*WHAT TO DO*:
a - In the blog extract on automatically registering and deregistering instances behind an Application Load Balancer, what does AWS CloudWatch monitor?
b - Continue the blog extract on automatically registering and deregistering instances behind an Application Load Balancer, picking up right after its final sentence.

* begin EXTRACT PROVIDED *

Consider that you’re running an eCommerce website that doesn’t have scaling capability in place, and also you’re much aware of the load such as when the load will increase and decrease. You also don’t want to assign a dedicated person to manually add or remove instances behind the load balancer and you want to ensure that the servers are running all the time even when the load is normal so that you can have a cost-effective solution. In this blog, we will implement a solution that will automatically register/add and deregister/remove instances that are running behind the Application Load balancer based on the predicted load.
In this blog, we will cover:
- A quick recap of the following AWS Services that we will be using in the implementation
- CloudWatch
- Lambda functions
- EC2 – Elastic Compute Cloud
- IAM – Identity and Access Management
- Cloudwatch Events
- AWS Elastic Load Balancing
- Hands-On
- Creating two Lambda functions
- Lambda to deregister and stop EC2 instances.
- Lambda to start and register EC2 instances.
- Creating IAM policies
- Attaching IAM policies with IAM Roles
- Testing Lambda Executions
- Creating Cloudwatch Event Rules
- Creating two Lambda functions
- Conclusion
CloudWatch and CloudWatch Events
- AWS CloudWatch monitors AWS applications and resources in real-time.

* end EXTRACT PROVIDED *
* begin DATASET EXTRACT *

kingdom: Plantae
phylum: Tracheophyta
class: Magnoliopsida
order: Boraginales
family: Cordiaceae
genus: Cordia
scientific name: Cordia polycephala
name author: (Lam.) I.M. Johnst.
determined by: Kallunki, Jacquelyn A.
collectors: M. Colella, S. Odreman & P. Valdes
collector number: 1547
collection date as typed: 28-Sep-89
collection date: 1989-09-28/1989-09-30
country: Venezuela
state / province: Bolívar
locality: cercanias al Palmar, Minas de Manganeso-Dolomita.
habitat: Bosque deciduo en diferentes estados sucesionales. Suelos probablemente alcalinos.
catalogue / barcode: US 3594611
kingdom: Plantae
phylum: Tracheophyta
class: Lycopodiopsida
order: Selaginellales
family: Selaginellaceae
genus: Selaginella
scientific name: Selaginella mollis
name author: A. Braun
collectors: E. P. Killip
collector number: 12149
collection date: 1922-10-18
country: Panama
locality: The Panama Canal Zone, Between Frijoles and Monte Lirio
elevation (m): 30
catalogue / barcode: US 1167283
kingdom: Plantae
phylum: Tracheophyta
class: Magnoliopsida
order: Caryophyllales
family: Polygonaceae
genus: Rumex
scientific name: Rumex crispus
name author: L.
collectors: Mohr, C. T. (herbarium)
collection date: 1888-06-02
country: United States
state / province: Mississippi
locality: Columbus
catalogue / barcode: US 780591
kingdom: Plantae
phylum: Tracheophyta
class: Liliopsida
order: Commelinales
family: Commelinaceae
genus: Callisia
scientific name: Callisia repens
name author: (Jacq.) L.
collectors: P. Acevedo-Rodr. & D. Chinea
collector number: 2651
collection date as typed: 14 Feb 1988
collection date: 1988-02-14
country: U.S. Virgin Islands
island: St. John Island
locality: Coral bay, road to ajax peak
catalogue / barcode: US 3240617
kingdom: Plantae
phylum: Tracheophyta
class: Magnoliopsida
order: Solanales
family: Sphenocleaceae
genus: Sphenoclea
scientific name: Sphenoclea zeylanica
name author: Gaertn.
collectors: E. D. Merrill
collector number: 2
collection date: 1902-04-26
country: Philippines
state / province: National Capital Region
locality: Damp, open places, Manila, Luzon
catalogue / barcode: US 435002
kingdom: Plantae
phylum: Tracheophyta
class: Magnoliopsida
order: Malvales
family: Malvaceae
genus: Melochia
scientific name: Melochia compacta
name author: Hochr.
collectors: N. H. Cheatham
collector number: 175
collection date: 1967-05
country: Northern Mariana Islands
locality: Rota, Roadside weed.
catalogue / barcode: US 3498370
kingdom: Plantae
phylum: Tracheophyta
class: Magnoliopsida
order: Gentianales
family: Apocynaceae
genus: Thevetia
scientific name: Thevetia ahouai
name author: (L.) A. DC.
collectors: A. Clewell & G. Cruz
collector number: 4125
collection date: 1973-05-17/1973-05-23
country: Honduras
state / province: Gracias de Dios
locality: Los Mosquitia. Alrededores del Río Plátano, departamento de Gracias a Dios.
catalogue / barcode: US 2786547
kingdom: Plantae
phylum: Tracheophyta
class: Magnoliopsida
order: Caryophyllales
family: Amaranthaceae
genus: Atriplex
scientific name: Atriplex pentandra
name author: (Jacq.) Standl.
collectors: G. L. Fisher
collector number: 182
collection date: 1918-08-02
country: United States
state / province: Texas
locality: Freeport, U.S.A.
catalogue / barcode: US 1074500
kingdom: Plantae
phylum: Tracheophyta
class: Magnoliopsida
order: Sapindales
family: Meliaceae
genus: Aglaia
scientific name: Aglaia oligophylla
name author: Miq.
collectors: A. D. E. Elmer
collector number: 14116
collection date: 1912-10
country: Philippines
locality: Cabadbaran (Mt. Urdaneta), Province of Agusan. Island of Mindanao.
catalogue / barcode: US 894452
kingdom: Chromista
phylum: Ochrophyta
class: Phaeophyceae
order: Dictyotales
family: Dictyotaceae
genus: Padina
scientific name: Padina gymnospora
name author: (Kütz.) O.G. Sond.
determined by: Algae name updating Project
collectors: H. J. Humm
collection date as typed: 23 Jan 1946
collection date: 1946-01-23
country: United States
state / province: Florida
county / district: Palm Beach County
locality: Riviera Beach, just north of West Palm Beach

* end DATASET EXTRACT *

*EXERCISE RESULTS*:
a - AWS CloudWatch monitors AWS applications and resources in real time.

b -
- CloudWatch collects and tracks metrics.
- Metrics are data points that are published to CloudWatch.
- CloudWatch alarms monitor metrics and automatically initiate actions.
- CloudWatch Logs centralizes logs from AWS services, applications, and systems.
- CloudWatch Events delivers a stream of system events that describe changes in AWS resources.
Cloudwatch events provide us with a real-time stream of system events which helps in describing the recent changes in the resources.
We can create an Event rule which will trigger or start an event for one or more targets.
It helps to track all the changes in the resources and take corrective actions by sending events such as changing, activating functions, and capturing state information.
Supported Targets:
- Batch job queue
- CodePipeline
- Cloudwatch Log group
- SNS, SQS, Step Function
- Code build, Lambda, EC2, ECS tasks, Kinesis
- SSM, Firehose delivery stream
Concepts of Cloudwatch Events
- Events: An event indicates a change in your AWS environment. An event arises from within AWS when a resource changes its state. It can also arise when events are generated by API calls and console sign-ins that are delivered to Amazon CloudWatch Events via CloudTrail. You can also set up scheduled events that are generated on a periodic basis.
- Rules: match incoming events and route them to one or more targets or processing. Rules do not have any order for processing, all the rules matching a particular event will be processed. This enables different parts of an organization to look for and process the events based on their interest and priority. A single rule can route to multiple targets.
- Targets: process events and are specified within the rules. Different types of targets include built-in, Lambda functions, Kinesis streams, and SNS topics. Targets receive events in JSON format. A single rule can specify multiple targets.
What is Lambda?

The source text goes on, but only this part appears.